Records for this task below:

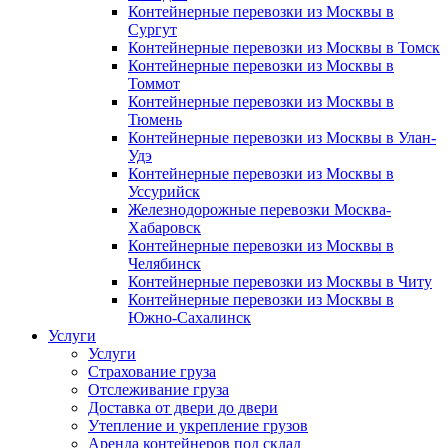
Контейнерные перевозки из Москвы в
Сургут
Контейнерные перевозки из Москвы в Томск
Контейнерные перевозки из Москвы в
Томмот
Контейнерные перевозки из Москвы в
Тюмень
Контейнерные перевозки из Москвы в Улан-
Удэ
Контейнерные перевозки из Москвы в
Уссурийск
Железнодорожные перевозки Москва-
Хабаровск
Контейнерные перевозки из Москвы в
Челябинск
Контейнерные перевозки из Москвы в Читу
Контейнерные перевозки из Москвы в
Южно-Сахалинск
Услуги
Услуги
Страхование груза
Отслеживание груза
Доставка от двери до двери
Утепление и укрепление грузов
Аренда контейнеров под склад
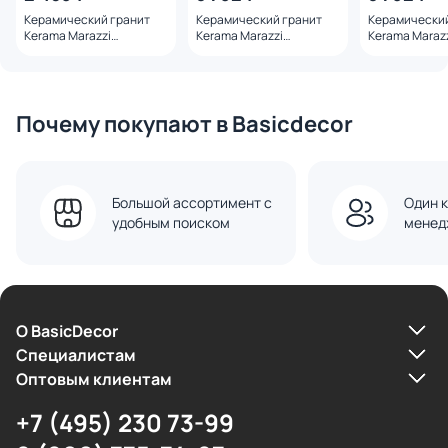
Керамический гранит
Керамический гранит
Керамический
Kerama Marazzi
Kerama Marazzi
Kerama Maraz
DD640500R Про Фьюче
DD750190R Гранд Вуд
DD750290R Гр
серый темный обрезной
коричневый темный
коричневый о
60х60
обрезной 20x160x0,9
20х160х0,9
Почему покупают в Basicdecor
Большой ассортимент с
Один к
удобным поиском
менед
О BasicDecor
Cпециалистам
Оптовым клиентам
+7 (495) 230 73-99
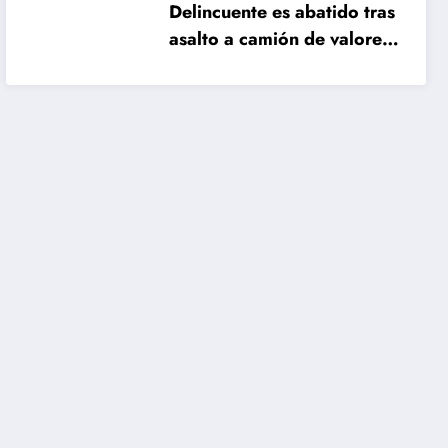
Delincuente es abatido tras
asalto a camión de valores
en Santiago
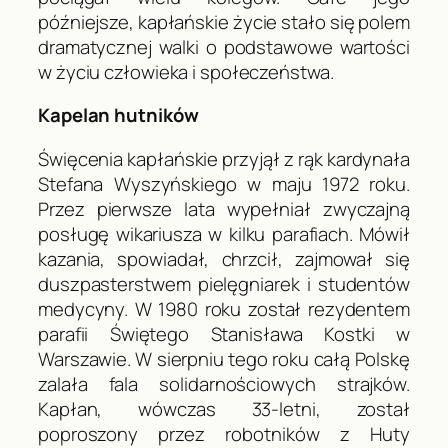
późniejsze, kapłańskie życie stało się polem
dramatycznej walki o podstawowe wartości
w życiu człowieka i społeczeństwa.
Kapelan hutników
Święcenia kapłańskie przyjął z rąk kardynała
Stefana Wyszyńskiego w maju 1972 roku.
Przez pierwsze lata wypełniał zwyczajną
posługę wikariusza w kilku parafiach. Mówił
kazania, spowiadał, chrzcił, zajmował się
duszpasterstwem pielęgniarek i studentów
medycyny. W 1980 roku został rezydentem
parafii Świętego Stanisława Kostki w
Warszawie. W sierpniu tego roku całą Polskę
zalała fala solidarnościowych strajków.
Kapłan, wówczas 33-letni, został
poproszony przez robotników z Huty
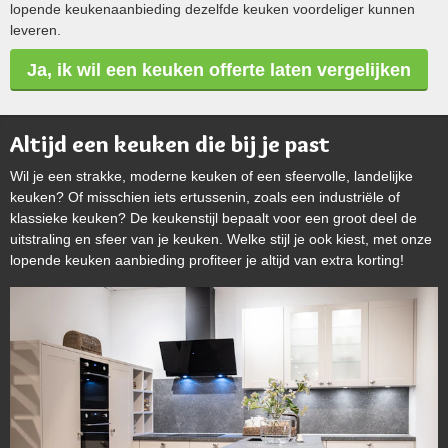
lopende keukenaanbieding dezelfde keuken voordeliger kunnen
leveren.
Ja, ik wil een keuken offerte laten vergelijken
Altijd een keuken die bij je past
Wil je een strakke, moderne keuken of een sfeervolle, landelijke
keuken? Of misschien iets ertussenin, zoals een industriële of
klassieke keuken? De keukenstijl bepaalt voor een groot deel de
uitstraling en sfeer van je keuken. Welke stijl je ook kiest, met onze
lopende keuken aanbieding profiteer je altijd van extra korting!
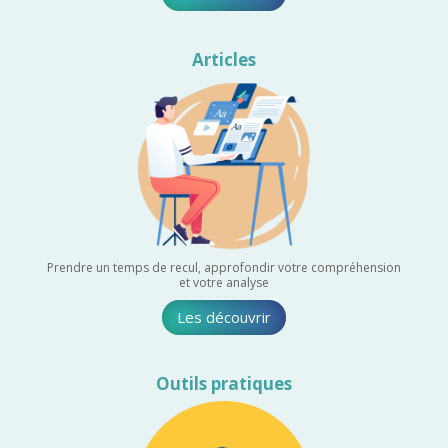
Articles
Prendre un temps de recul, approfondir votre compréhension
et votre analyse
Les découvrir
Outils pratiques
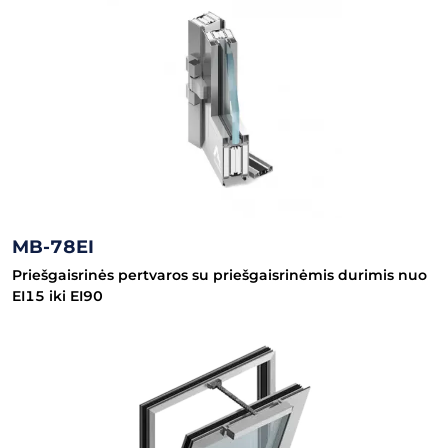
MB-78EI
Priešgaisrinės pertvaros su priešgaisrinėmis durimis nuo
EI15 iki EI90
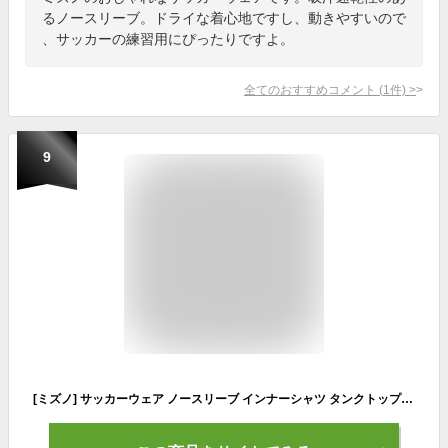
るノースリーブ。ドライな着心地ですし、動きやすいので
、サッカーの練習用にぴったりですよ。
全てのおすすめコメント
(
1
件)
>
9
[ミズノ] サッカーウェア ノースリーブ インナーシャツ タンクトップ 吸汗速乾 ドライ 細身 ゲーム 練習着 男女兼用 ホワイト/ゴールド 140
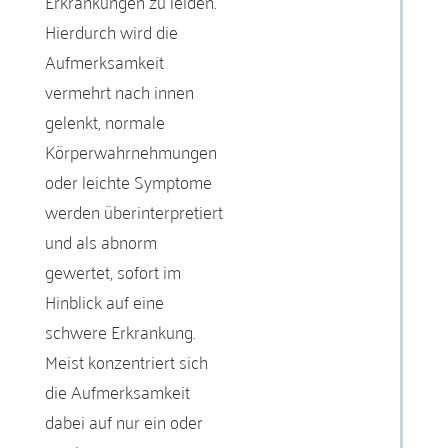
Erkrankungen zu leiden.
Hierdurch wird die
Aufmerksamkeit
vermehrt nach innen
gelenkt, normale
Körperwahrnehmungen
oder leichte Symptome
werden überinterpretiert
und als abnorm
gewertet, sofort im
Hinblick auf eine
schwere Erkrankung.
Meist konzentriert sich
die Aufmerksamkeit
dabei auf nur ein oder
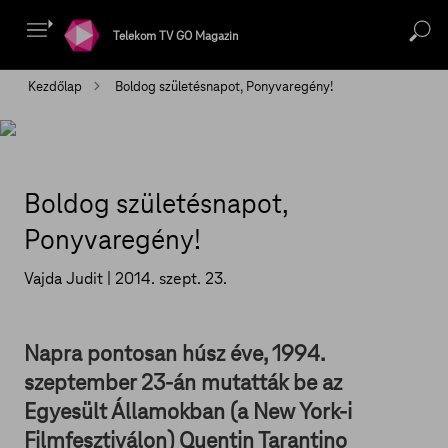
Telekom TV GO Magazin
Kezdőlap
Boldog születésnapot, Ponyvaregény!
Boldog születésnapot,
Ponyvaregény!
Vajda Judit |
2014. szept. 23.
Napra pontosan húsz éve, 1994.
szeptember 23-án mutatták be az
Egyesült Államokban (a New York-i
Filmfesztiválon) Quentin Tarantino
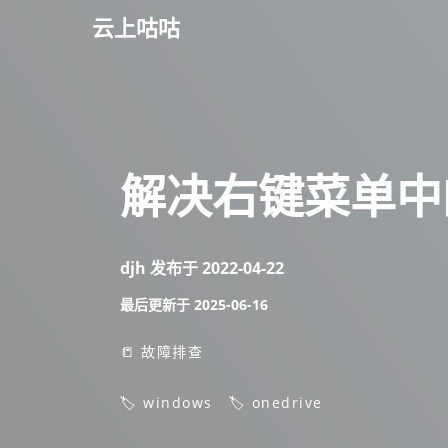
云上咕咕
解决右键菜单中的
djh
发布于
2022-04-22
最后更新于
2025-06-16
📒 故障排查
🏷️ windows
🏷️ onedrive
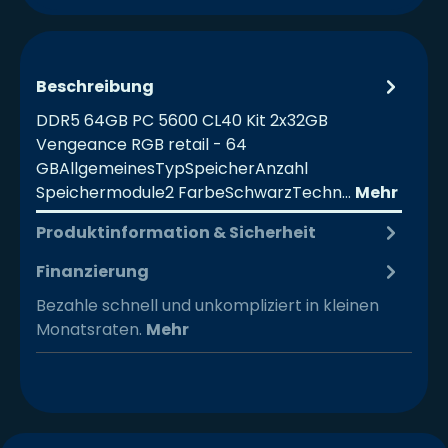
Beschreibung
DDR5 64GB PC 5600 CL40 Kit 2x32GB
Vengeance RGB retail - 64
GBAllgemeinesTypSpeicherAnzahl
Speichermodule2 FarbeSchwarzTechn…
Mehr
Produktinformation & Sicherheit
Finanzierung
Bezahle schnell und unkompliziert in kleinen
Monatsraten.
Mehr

End of Records for this task.

• Exercise brief
Format every line of text read from all the items above as a JSON list of strings, one string per line, with blank lines left out. Leave the pictures out of the list.

• Exercise solution
[
  "Контейнерные перевозки из Москвы в",
  "Сургут",
  "Контейнерные перевозки из Москвы в Томск",
  "Контейнерные перевозки из Москвы в",
  "Томмот",
  "Контейнерные перевозки из Москвы в",
  "Тюмень",
  "Контейнерные перевозки из Москвы в Улан-",
  "Удэ",
  "Контейнерные перевозки из Москвы в",
  "Уссурийск",
  "Железнодорожные перевозки Москва-",
  "Хабаровск",
  "Контейнерные перевозки из Москвы в",
  "Челябинск",
  "Контейнерные перевозки из Москвы в Читу",
  "Контейнерные перевозки из Москвы в",
  "Южно-Сахалинск",
  "Услуги",
  "Услуги",
  "Страхование груза",
  "Отслеживание груза",
  "Доставка от двери до двери",
  "Утепление и укрепление грузов",
  "Аренда контейнеров под склад",
  "Керамический гранит",
  "Керамический гранит",
  "Керамический",
  "Kerama Marazzi",
  "Kerama Marazzi",
  "Kerama Maraz",
  "DD640500R Про Фьюче",
  "DD750190R Гранд Вуд",
  "DD750290R Гр",
  "серый темный обрезной",
  "коричневый темный",
  "коричневый о",
  "60х60",
  "обрезной 20x160x0,9",
  "20х160х0,9",
  "Почему покупают в Basicdecor",
  "Большой ассортимент с",
  "Один к",
  "удобным поиском",
  "менед",
  "О BasicDecor",
  "Cпециалистам",
  "Оптовым клиентам",
  "+7 (495) 230 73-99",
  "Delincuente es abatido tras",
  "asalto a camión de valores",
  "en Santiago",
  "późniejsze, kapłańskie życie stało się polem",
  "dramatycznej walki o podstawowe wartości",
  "w życiu człowieka i społeczeństwa.",
  "Kapelan hutników",
  "Święcenia kapłańskie przyjął z rąk kardynała",
  "Stefana Wyszyńskiego w maju 1972 roku.",
  "Przez pierwsze lata wypełniał zwyczajną",
  "posługę wikariusza w kilku parafiach. Mówił",
  "kazania, spowiadał, chrzcił, zajmował się",
  "duszpasterstwem pielęgniarek i studentów",
  "medycyny. W 1980 roku został rezydentem",
  "parafii Świętego Stanisława Kostki w",
  "Warszawie. W sierpniu tego roku całą Polskę",
  "zalała fala solidarnościowych strajków.",
  "Kapłan, wówczas 33-letni, został",
  "poproszony przez robotników z Huty",
  "lopende keukenaanbieding dezelfde keuken voordeliger kunnen",
  "leveren.",
  "Ja, ik wil een keuken offerte laten vergelijken",
  "Altijd een keuken die bij je past",
  "Wil je een strakke, moderne keuken of een sfeervolle, landelijke",
  "keuken? Of misschien iets ertussenin, zoals een industriële of",
  "klassieke keuken? De keukenstijl bepaalt voor een groot deel de",
  "uitstraling en sfeer van je keuken. Welke stijl je ook kiest, met onze",
  "lopende keuken aanbieding profiteer je altijd van extra korting!",
  "Articles",
  "Prendre un temps de recul, approfondir votre compréhension",
  "et votre analyse",
  "Les découvrir",
  "Outils pratiques",
  "MB-78EI",
  "Priešgaisrinės pertvaros su priešgaisrinėmis durimis nuo",
  "EI15 iki EI90",
  "るノースリーブ。ドライな着心地ですし、動きやすいので",
  "、サッカーの練習用にぴったりですよ。",
  "全てのおすすめコメント",
  "(",
  "1",
  "件)",
  ">",
  "9",
  "[ミズノ] サッカーウェア ノースリーブ インナーシャツ タンクトップ 吸汗速乾 ドライ 細身 ゲーム 練習着 男女兼用 ホワイト/ゴールド 140",
  "Erkrankungen zu leiden.",
  "Hierdurch wird die",
  "Aufmerksamkeit",
  "vermehrt nach innen",
  "gelenkt, normale",
  "Körperwahrnehmungen",
  "oder leichte Symptome",
  "werden überinterpretiert",
  "und als abnorm",
  "gewertet, sofort im",
  "Hinblick auf eine",
  "schwere Erkrankung.",
  "Meist konzentriert sich",
  "die Aufmerksamkeit",
  "dabei auf nur ein oder",
  "Telekom TV GO Magazin",
  "Kezdőlap",
  "Boldog születésnapot, Ponyvaregény!",
  "Boldog születésnapot,",
  "Ponyvaregény!",
  "Vajda Judit |",
  "2014. szept. 23.",
  "Napra pontosan húsz éve, 1994.",
  "szeptember 23-án mutatták be az",
  "Egyesült Államokban (a New York-i",
  "Filmfesztiválon) Quentin Tarantino",
  "云上咕咕",
  "解决右键菜单中的",
  "djh",
  "发布于",
  "2022-04-22",
  "最后更新于",
  "2025-06-16",
  "📒 故障排查",
  "🏷️ windows",
  "🏷️ onedrive",
  "Beschreibung",
  "DDR5 64GB PC 5600 CL40 Kit 2x32GB",
  "Vengeance RGB retail - 64",
  "GBAllgemeinesTypSpeicherAnzahl",
  "Speichermodule2 FarbeSchwarzTechn…",
  "Mehr",
  "Produktinformation & Sicherheit",
  "Finanzierung",
  "Bezahle schnell und unkompliziert in kleinen",
  "Monatsraten.",
  "Mehr"
]